Амир был настолько поглощен своей новой задачей, что у него как будто поубавилось обычной подозрительности. Выглядел Галиев не столько строгим, сколько обиженным. Может быть, таким он лишь казался Андрею в своем новом, не обычном для него виде.

— Амир Абдуллович, — проникновенно сказал Самохин. (Галиев весь внутренне подобрался, приготовился слушать.) — Для дела совершенно необходимо, чтобы мой коновод Оразгельдыев и с вашей стороны тоже почувствовал бы доверие.

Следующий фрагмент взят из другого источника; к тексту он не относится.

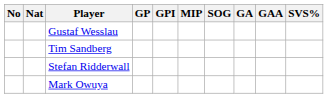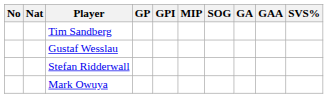rows swapped: Tim Sandberg <-> Gustaf Wesslau
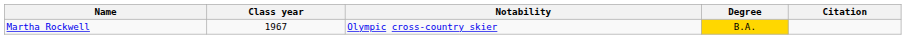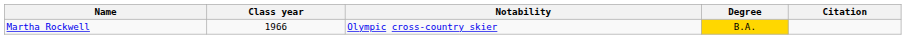Martha Rockwell | Class year: 1967 -> 1966
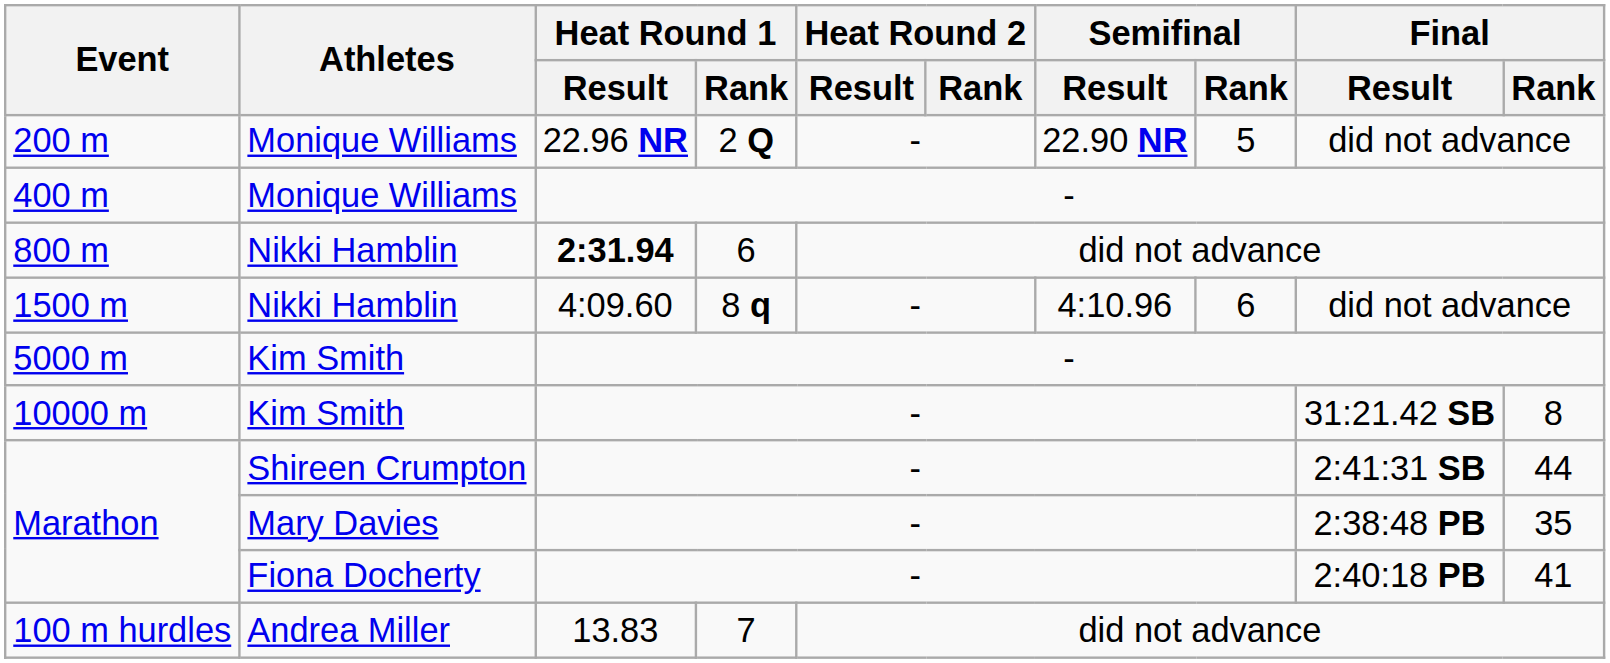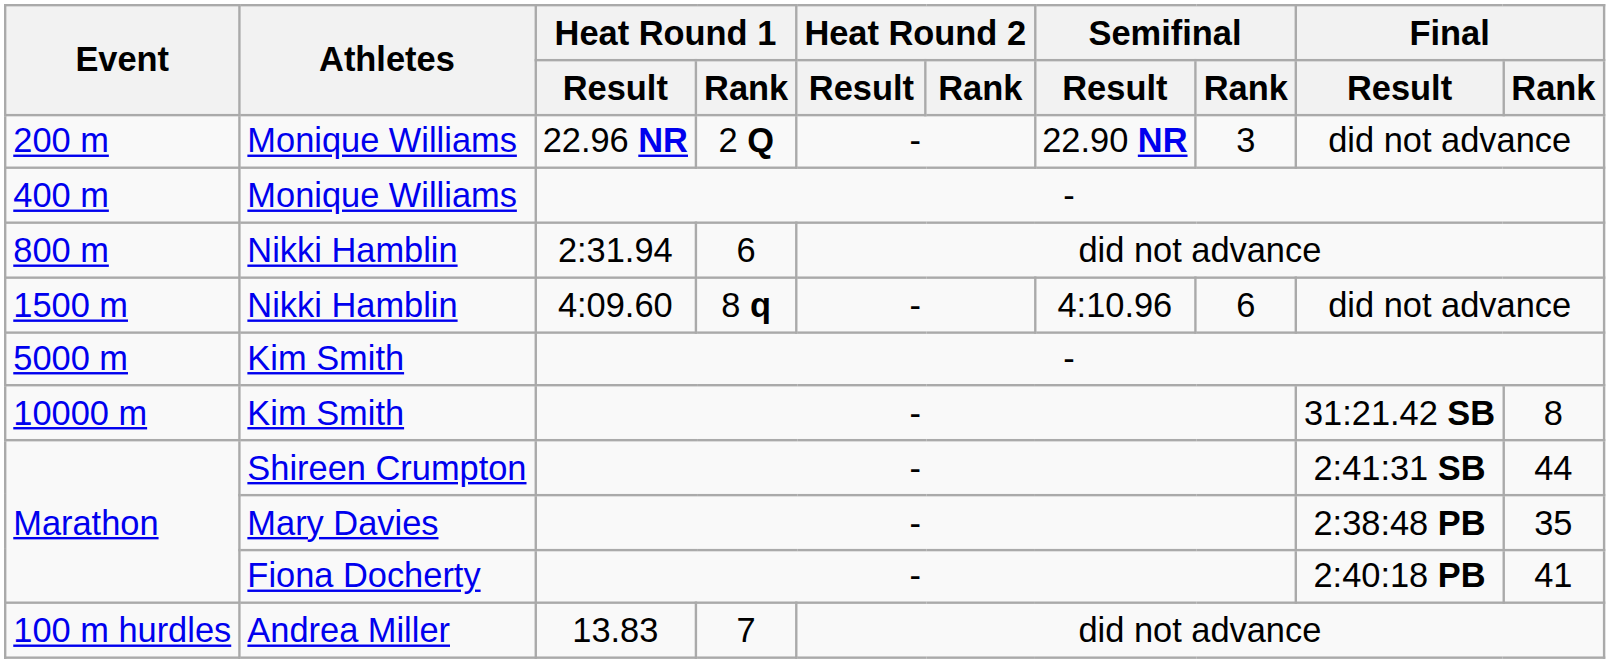200 m | Semifinal / Rank: 5 -> 3
800 m | Heat Round 1 / Result: bold -> normal
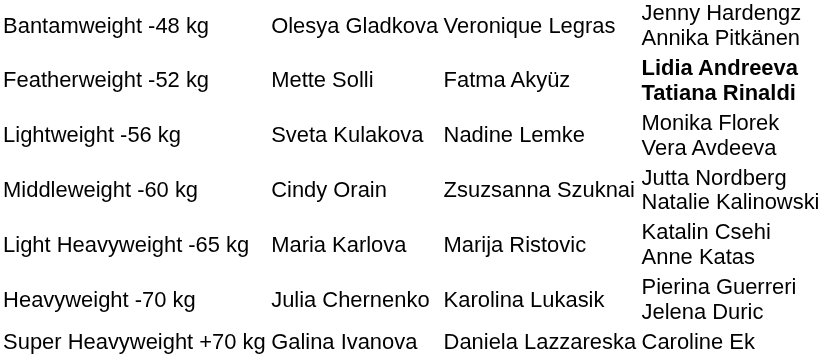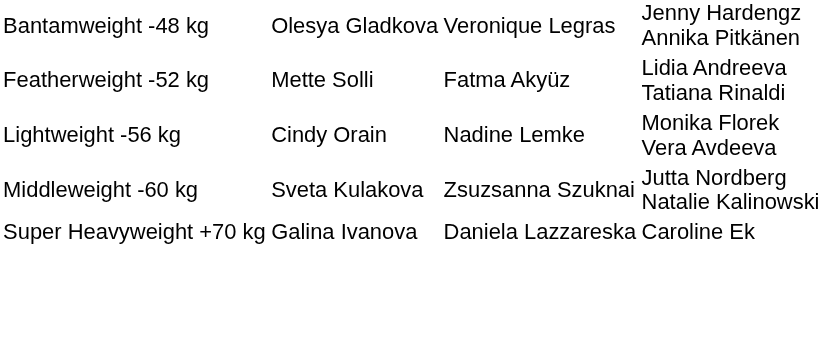Featherweight -52 kg | column 4: bold -> normal
Lightweight -56 kg | column 2: Sveta Kulakova -> Cindy Orain
Middleweight -60 kg | column 2: Cindy Orain -> Sveta Kulakova
- row: Light Heavyweight -65 kg | Maria Karlova | Marija Ristovic | Katalin Csehi Anne Katas
- row: Heavyweight -70 kg | Julia Chernenko | Karolina Lukasik | Pierina Guerreri Jelena Duric
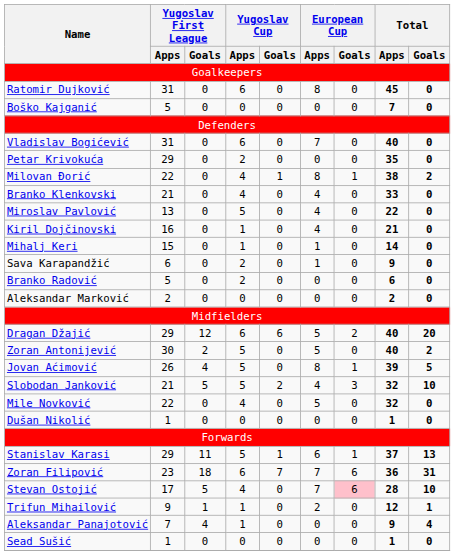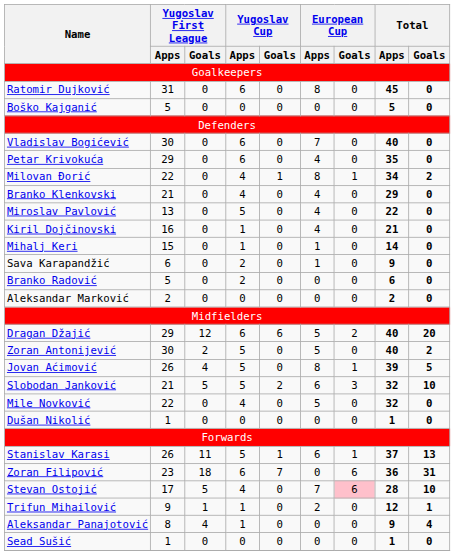Boško Kajganić | Total / Apps: 7 -> 5
Vladislav Bogićević | Yugoslav First League / Apps: 31 -> 30
Petar Krivokuća | Yugoslav Cup / Apps: 2 -> 6
Petar Krivokuća | European Cup / Apps: 0 -> 4
Milovan Đorić | Total / Apps: 38 -> 34
Branko Klenkovski | Total / Apps: 33 -> 29
Slobodan Janković | European Cup / Apps: 4 -> 6
Stanislav Karasi | Yugoslav First League / Apps: 29 -> 26
Zoran Filipović | European Cup / Apps: 7 -> 0
Aleksandar Panajotović | Yugoslav First League / Apps: 7 -> 8
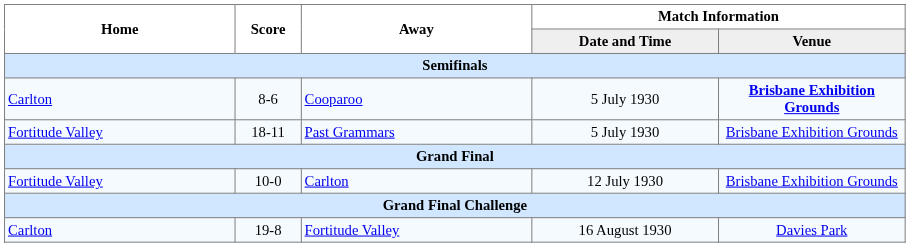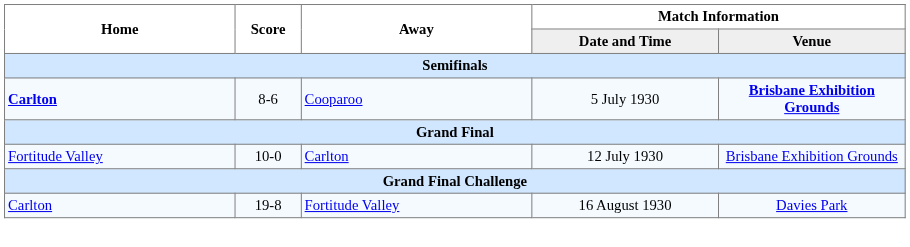Cooparoo | Home: normal -> bold
- row: Fortitude Valley | 18-11 | Past Grammars | 5 July 1930 | Brisbane Exhibition Grounds
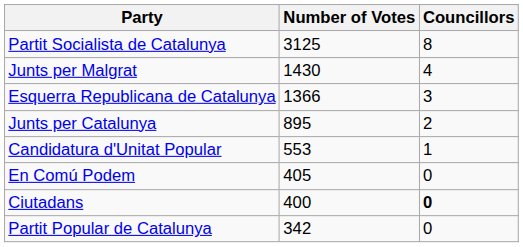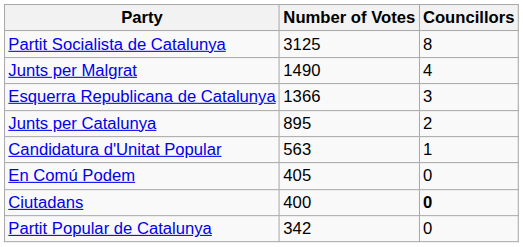Junts per Malgrat | Number of Votes: 1430 -> 1490
Candidatura d'Unitat Popular | Number of Votes: 553 -> 563
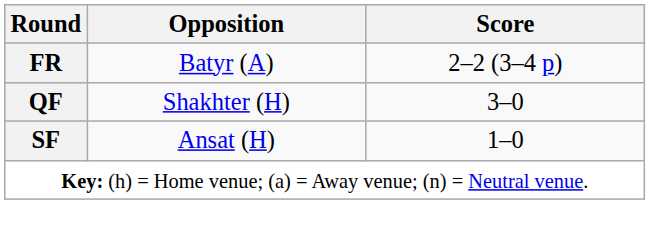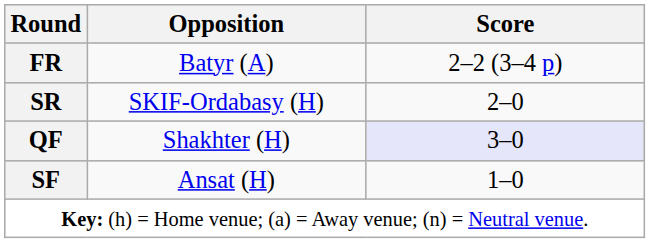+ row: SR | SKIF-Ordabasy (H) | 2–0
QF | Score: no background -> lavender background
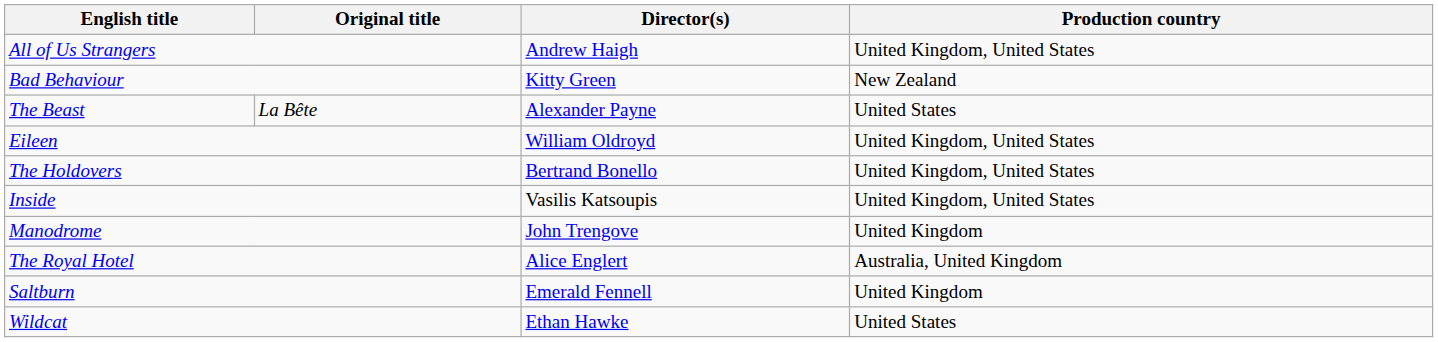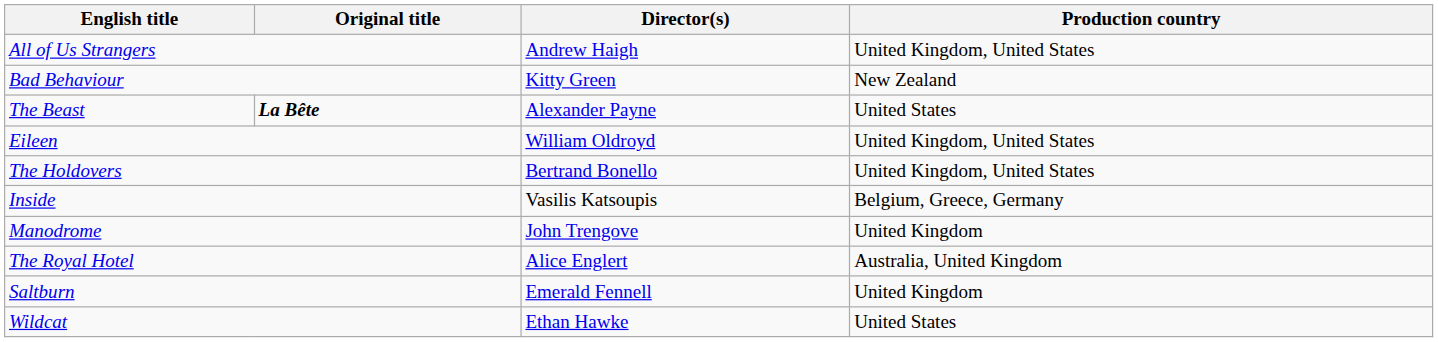The Beast | Original title: normal -> bold
Inside | Production country: United Kingdom, United States -> Belgium, Greece, Germany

Галиев ничего не ответил, отвернулся, с застывшим лицом стал смотреть куда-то в сторону. На скулах его заходили желваки. Пауза затягивалась.

— Эх, товарищ старший политрук! — вздохнув, наконец отозвался Галиев. — Сижу я тут в своих сенях, сам про себя думаю: «Наверное, плохо ты служишь, Амир. Раньше, когда моложе был, лучше служил, доверяли тебе»... Товарищ старший политрук! Ведь когда Яков Григорьевич Кайманов с молодой женой из Лепсинска, где в ремонтно-дорожной бригаде работал, на Дауган вернулся, Амир Галиев уже отделением командовал, у Якова Григорьевича, гражданского, документы проверял. Комендант майор Карачун Амира Галиева на самые трудные участки посылал, самые сложные задания давал. Начальник войск генерал Емельянов восемнадцать благодарностей объявил, одиннадцать ценных подарков дал. Взысканий — ни одного не имею. А вот теперь...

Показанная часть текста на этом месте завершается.